Two questions for Rebecca L. Breuer (AMFI/HvA) I posed during her public PhD defense of her thesis Fashion Beyond Identity–The Three Ecologies of Dress at the University of Amsterdam on November 4, 2015 by Geert Lovink.
1. Let me first of all congratulate you with this interesting and very accessible theory exercise that successfully provides us with the tools to disconnect fashion from the limiting, if not repressive representations of identity.
I came across the very possibility to question ‘identity as such’ for the first time through Michel Foucault in the mid eighties. You have chosen to further carve out this road using the works of Gilles Deleuze, and this is what my question will focus upon.
I wonder if your ‘affect’ reading of Deleuze has much meaning if we want to re-instate fashion’s ability to become a subversive power in society that leads change (and now merely expresses this or that tendency in other fields).

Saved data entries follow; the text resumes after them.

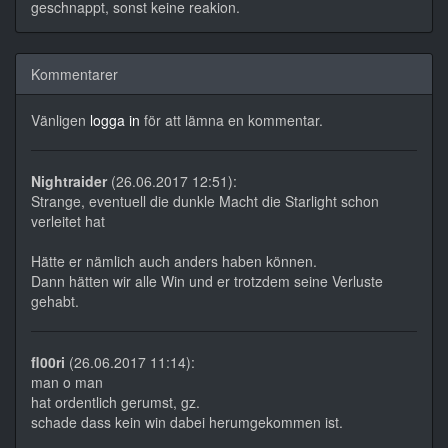
geschnappt, sonst keine reakion.
Kommentarer
Vänligen
logga in
för att lämna en kommentar.
Nightraider
(26.06.2017 12:51):
Strange, eventuell die dunkle Macht die Starlight schon
verleitet hat
Hätte er nämlich auch anders haben können.
Dann hätten wir alle Win und er trotzdem seine Verluste
gehabt.
fl00ri
(26.06.2017 11:14):
man o man
hat ordentlich gerumst, gz.
schade dass kein win dabei herumgekommen ist.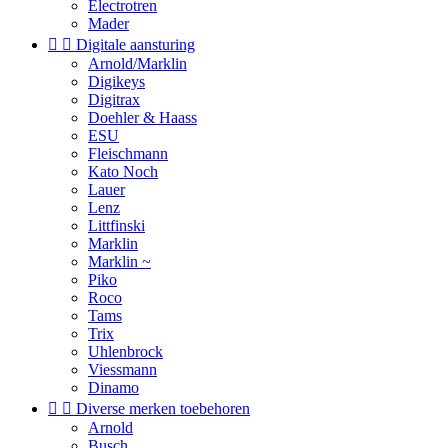
Electrotren
Mader


Digitale aansturing
Arnold/Marklin
Digikeys
Digitrax
Doehler & Haass
ESU
Fleischmann
Kato Noch
Lauer
Lenz
Littfinski
Marklin
Marklin ~
Piko
Roco
Tams
Trix
Uhlenbrock
Viessmann
Dinamo


Diverse merken toebehoren
Arnold
Busch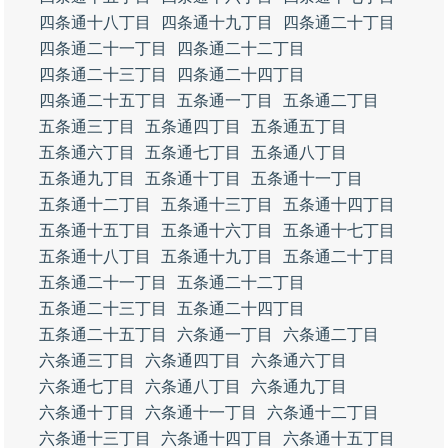
四条通十八丁目
四条通十九丁目
四条通二十丁目
四条通二十一丁目
四条通二十二丁目
四条通二十三丁目
四条通二十四丁目
四条通二十五丁目
五条通一丁目
五条通二丁目
五条通三丁目
五条通四丁目
五条通五丁目
五条通六丁目
五条通七丁目
五条通八丁目
五条通九丁目
五条通十丁目
五条通十一丁目
五条通十二丁目
五条通十三丁目
五条通十四丁目
五条通十五丁目
五条通十六丁目
五条通十七丁目
五条通十八丁目
五条通十九丁目
五条通二十丁目
五条通二十一丁目
五条通二十二丁目
五条通二十三丁目
五条通二十四丁目
五条通二十五丁目
六条通一丁目
六条通二丁目
六条通三丁目
六条通四丁目
六条通六丁目
六条通七丁目
六条通八丁目
六条通九丁目
六条通十丁目
六条通十一丁目
六条通十二丁目
六条通十三丁目
六条通十四丁目
六条通十五丁目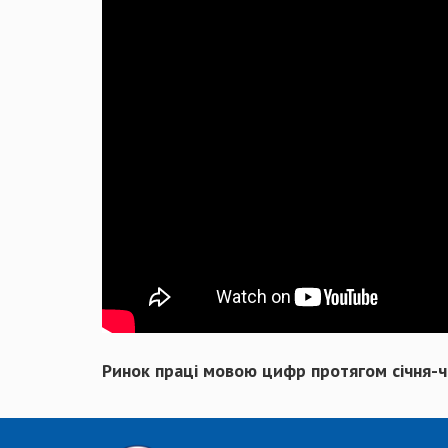
Ринок праці мовою цифр протягом січня-ч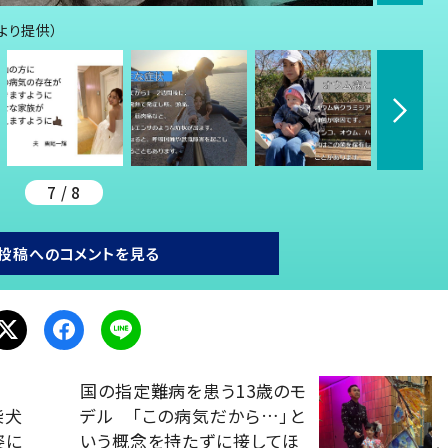
んより提供）
7 / 8
投稿へのコメントを見る
国の指定難病を患う13歳のモ
う柴犬
デル 「この病気だから…」と
姿に
いう概念を持たずに接してほ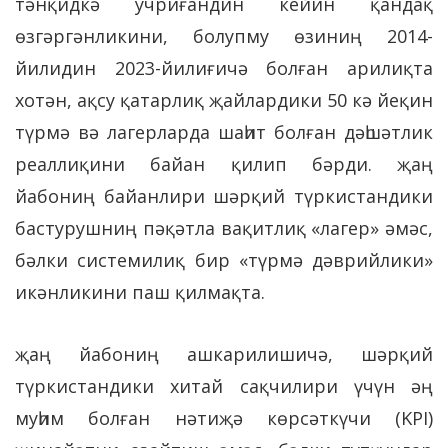
тәнқидкә учриғандин кейин қандақ
өзгәргәнликини, болупму өзиниң 2014-
йилидин 2023-йилиғичә болған арилиқта
хотән, ақсу қатарлиқ җайлардики 50 кә йеқин
түрмә вә лагерларда шаһит болған дәһшәтлик
реаллиқини байан қилип бәрди. җаң
йабониң байанлири шәрқий түркистандики
бастурушниң пәқәтла вақитлиқ «лагер» әмәс,
бәлки системилиқ бир «түрмә дәврийлики»
икәнликини паш қилмақта.
җаң йабониң ашкарилишичә, шәрқий
түркистандики хитай сақчилири үчүн әң
муһим болған нәтиҗә көрсәткүчи (KPI)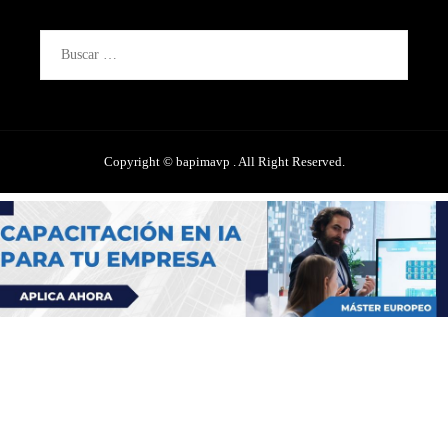
Buscar:
Copyright © bapimavp . All Right Reserved.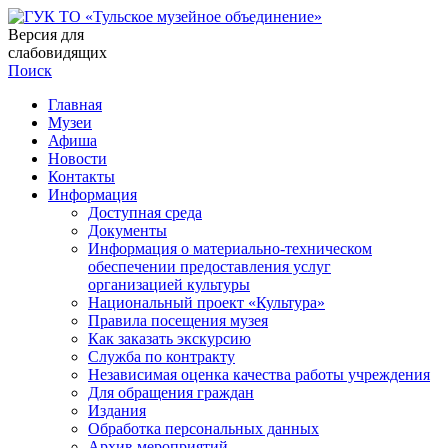
Версия для
слабовидящих
Поиск
Главная
Музеи
Афиша
Новости
Контакты
Информация
Доступная среда
Документы
Информация о материально-техническом
обеспечении предоставления услуг
организацией культуры
Национальный проект «Культура»
Правила посещения музея
Как заказать экскурсию
Служба по контракту
Независимая оценка качества работы учреждения
Для обращения граждан
Издания
Обработка персональных данных
Архив мероприятий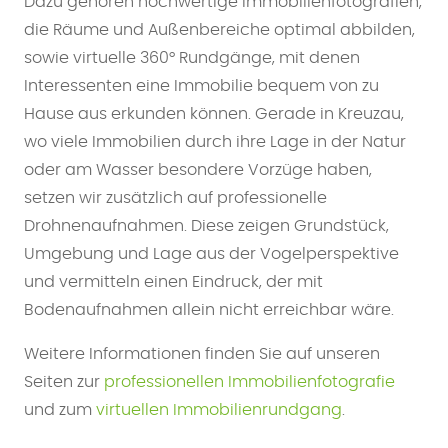
Dazu gehören hochwertige Immobilienfotografien,
die Räume und Außenbereiche optimal abbilden,
sowie virtuelle 360° Rundgänge, mit denen
Interessenten eine Immobilie bequem von zu
Hause aus erkunden können. Gerade in Kreuzau,
wo viele Immobilien durch ihre Lage in der Natur
oder am Wasser besondere Vorzüge haben,
setzen wir zusätzlich auf professionelle
Drohnenaufnahmen. Diese zeigen Grundstück,
Umgebung und Lage aus der Vogelperspektive
und vermitteln einen Eindruck, der mit
Bodenaufnahmen allein nicht erreichbar wäre.
Weitere Informationen finden Sie auf unseren
Seiten zur
professionellen Immobilienfotografie
und zum
virtuellen Immobilienrundgang
.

Why sing alone with the canon of joy, flow and movement? Why preach connectivity in age where disruption has become the mainstream business strategy? I wonder if your choice for the ‘positive’ Deleuze fits your aims. We need the force of negativity, necessary to effectively attack—and ultimately destroy the rigid system of identity.
Instead of the productivist Deleuze, as advocated by, for instance, Rosi Braidotti, Andrew Culp proposes a fierce pessimism that shatters the cosmos—in this case, the world of fashion. And the contemporary figure he designed to fulfill such a task he coined ‘Dark Deleuze’. You probably know his blog. According to Culp “there is revolutionary negativity in a world characterised by compulsive happiness, decentralised control and overexposure.”

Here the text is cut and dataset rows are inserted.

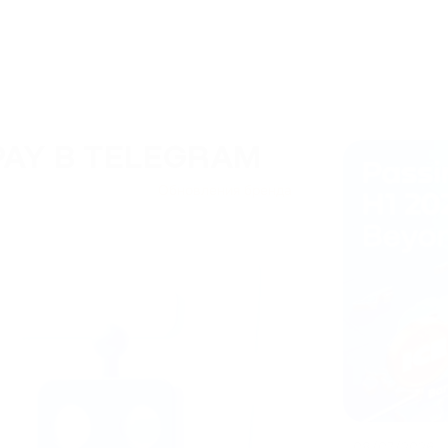
AY В TELEGRAM
Обновления бренда
08/07/2026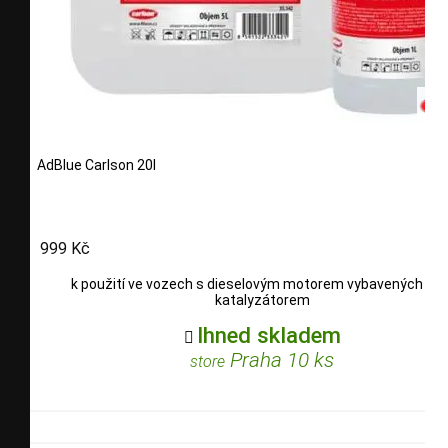
AdBlue Carlson 20l
999 Kč
k použití ve vozech s dieselovým motorem vybavených SC
katalyzátorem
Ihned skladem

Praha 10 ks
store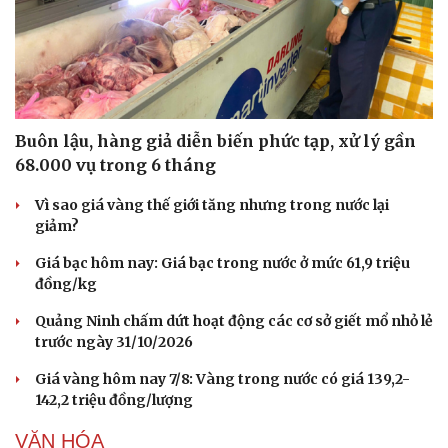
Buôn lậu, hàng giả diễn biến phức tạp, xử lý gần
68.000 vụ trong 6 tháng
Vì sao giá vàng thế giới tăng nhưng trong nước lại
giảm?
Giá bạc hôm nay: Giá bạc trong nước ở mức 61,9 triệu
đồng/kg
Quảng Ninh chấm dứt hoạt động các cơ sở giết mổ nhỏ lẻ
trước ngày 31/10/2026
Giá vàng hôm nay 7/8: Vàng trong nước có giá 139,2-
142,2 triệu đồng/lượng
VĂN HÓA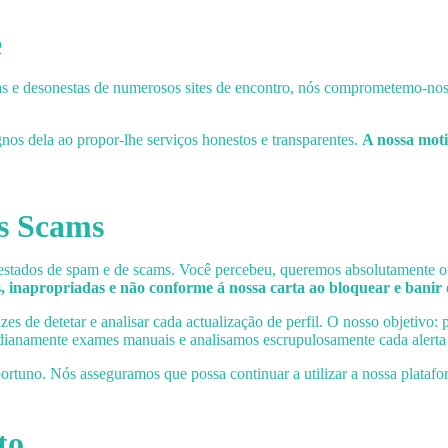
e
s e desonestas de numerosos sites de encontro, nós comprometemo-nos a 
nos dela ao propor-lhe serviços honestos e transparentes.
A nossa moti
os Scams
estados de spam e de scams. Você percebeu, queremos absolutamente ofe
 inapropriadas e não conforme á nossa carta ao bloquear e banir o
azes de detetar e analisar cada actualização de perfil. O nosso objetivo:
dianamente exames manuais e analisamos escrupulosamente cada alerta 
ortuno. Nós asseguramos que possa continuar a utilizar a nossa plataf
to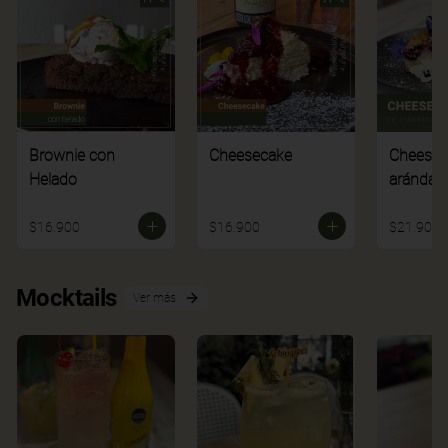
Brownie con
Cheesecake
Cheesec
Helado
arándan
$16.900
$16.900
$21.900
Mocktails
Ver más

Along with Andrew Culp—and Dark Deleuze—we could, for instance, ask the question: what’s the false in fashion. What could be a philosophy of the imagination that supersedes the philosophy of the senses? Is positivism the right approach in order to understand why “we lack resistance to the present,” as Culp puts it.
Instead of calls to create conceptions, Culp urges us to destroy worlds. Contrary to building assemblages we can practice un-becoming. He urges us to rebel against the mystifying cult of complexity, and apply asymmetry in our designs. Not acceleration but escape. No more molecular strategies but cataclysmic events. This could be in line with planetary developments such as global warning, rising income inequality and financial crises.

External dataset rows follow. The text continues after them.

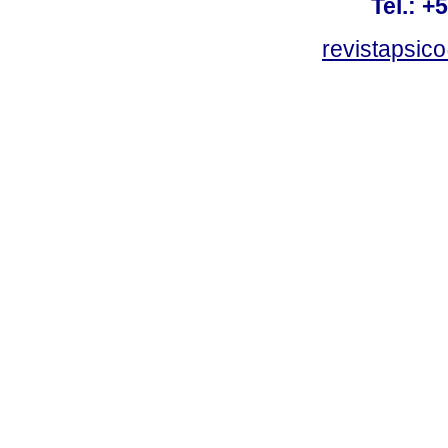
Tel.: +
revistapsi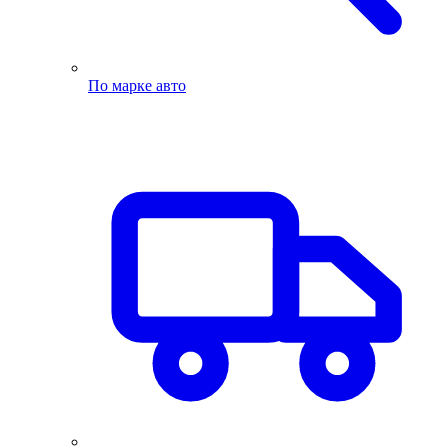
По марке авто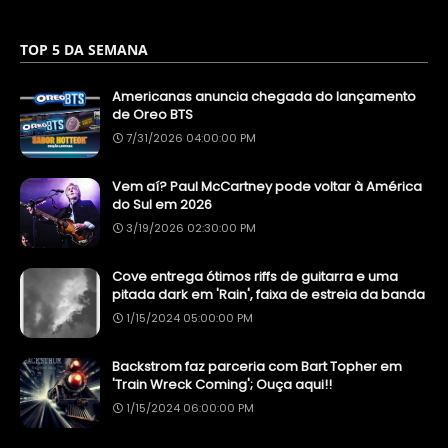
TOP 5 DA SEMANA
Americanas anuncia chegada do lançamento
de Oreo BTS
7/31/2026 04:00:00 PM
Vem aí? Paul McCartney pode voltar à América
do Sul em 2026
3/19/2026 02:30:00 PM
Cove entrega ótimos riffs de guitarra e uma
pitada dark em 'Rain', faixa de estreia da banda
1/15/2024 05:00:00 PM
Backstrom faz parceria com Bart Topher em
'Train Wreck Coming'; Ouça aqui!!
1/15/2024 06:00:00 PM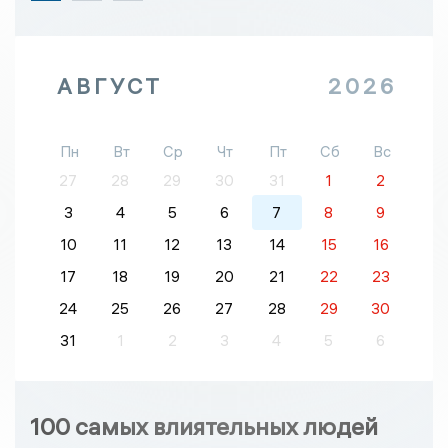
АВГУСТ
2026
Пн
Вт
Ср
Чт
Пт
Сб
Вс
27
28
29
30
31
1
2
3
4
5
6
7
8
9
10
11
12
13
14
15
16
17
18
19
20
21
22
23
24
25
26
27
28
29
30
31
1
2
3
4
5
6
100 самых влиятельных людей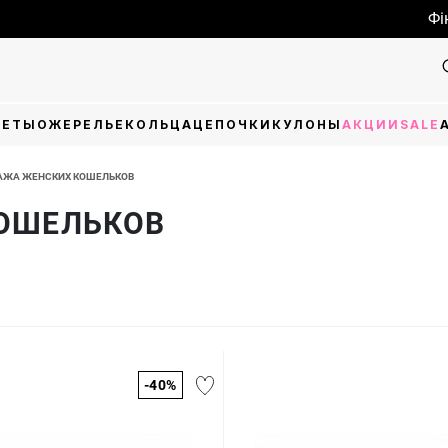
Фіналь
ЛЕТЫ
ОЖЕРЕЛЬЕ
КОЛЬЦА
ЦЕПОЧКИ
КУЛОНЫ
АКЦИИ
SALE
АЖА ЖЕНСКИХ КОШЕЛЬКОВ
ОШЕЛЬКОВ
-40%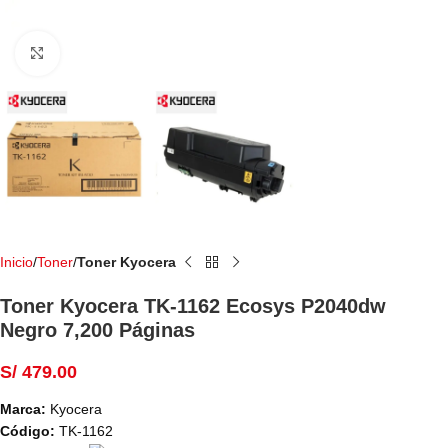
Haga Click para agrandar
Inicio
Toner
Toner Kyocera
Toner Kyocera TK-1162 Ecosys P2040dw
Negro 7,200 Páginas
S/
479.00
Marca:
Kyocera
Código:
TK-1162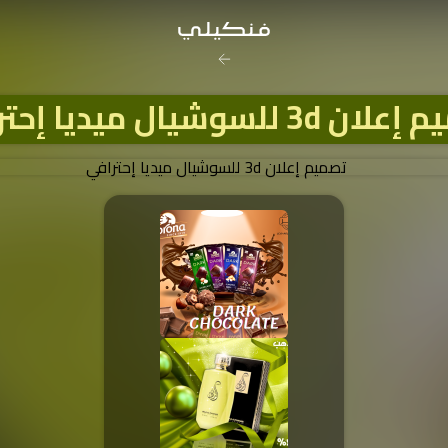
صورة الغلاف من فن
3d للسوشيال ميديا إحترافي
SOUFIANE Abid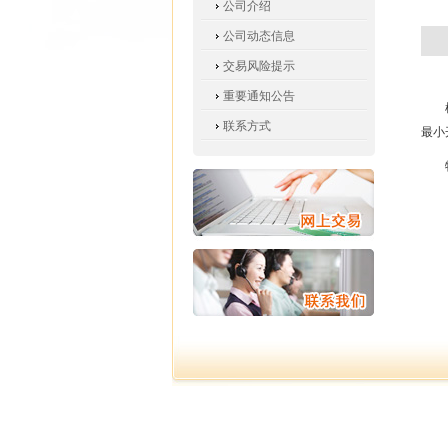
公司介绍
公司动态信息
交易风险提示
重要通知公告
联系方式
最小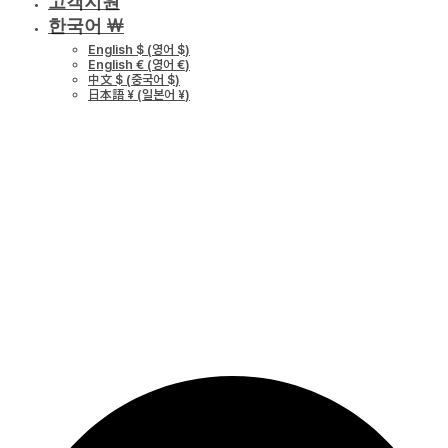
고객지원
한국어 ￦
English $
(
영어 $
)
English €
(
영어 €
)
中文 $
(
중국어 $
)
日本語 ¥
(
일본어 ¥
)
숨 통합 사이트 
뉴얼 안내
NOTICE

In short: your intention in this thesis is to upgrade fashion theory, but don’t you think, in order to do so, it is also necessary to upgrade our interpretation of Deleuze?
2. Normcore is all about finding the fashion in anti-fashion. It’s about investing in well-tailored, beautifully made basics that anyone, from your suburban mom to your substitute teacher to your girly pre-teen sister, can wear. As about foregoing the need for individualism and, as the famous K-Hole report on normcore puts it, “finding liberation in being nothing special and realizing that adaptability leads to belonging.”
The Urban Dictionary defines normcore as “a subculture based on conscious, artificial adoption of things that are in widespread use, proven to be acceptable, or otherwise inoffensive. Ultra-conformists.”
Your reflections on jeans fit into the normcore strategy. I am fascinated by the normcore category. Could we describe as a voluntary limitation of difference? Mass conformism, not as an identity but as a protective layer? Fifty shades of grey that will mislead the ordinary passers-by what we wear underneath, and show off at night. What do you make of such an interpretation of normcore as a mask, as camouflage?